The Deitch Projects: Live the Art
From large-scale installations to wild birthday parties, a peep inside the SoHo gallery's colorful history
In 2010, when the enigmatic curator Jeffrey Deitch closed his SoHo gallery, the Deitch Projects, to become the director of the Museum of Contemporary Art in LA, he left a vacuum in New York’s own contemporary art community. Once the unofficial clubhouse and lab for creatives like Terence Koh, Kenny Scharf, Dan Colen and Kehinde Wiley, the Deitch Projects served as an important platform for street art and experimental works during its 15 year lifespan. To catalog its complete and illustrious history, Deitch recently worked with publisher Rizzoli (and designer Stefan Sagmeister) on a new book appropriately titled "Live the Art."

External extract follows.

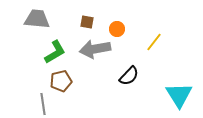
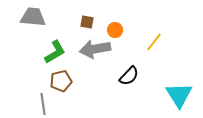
gray trapezoid: moved 4 px left, 2 px up
orange circle: moved 2 px left, 1 px down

Laid out as a descriptive timeline, Deitch’s book opens with Vanessa Beecroft’s debut show in 1996 and walks chronologically through the space’s 115+ exhibitions. First-hand descriptions of everything from production difficulties before the show to the rowdy parties that followed, accompanied by large photographs bring the dizzying scope of each project to life. Flipping through the glossy pages, readers will be struck by the diverse happenings that occurred in the space including large-scale immersive installations like Martin Kersel’s "Tumble Room," Michel Gondry’s "The Science of Sleep" and the wild 50th birthday bash Deitch threw for Jeff Koons. As a final stunt, the tome is housed in a 3D plastic cover, which feels like an authentic homage to the out-of-the-box approach that Deitch instilled with the iconic art space.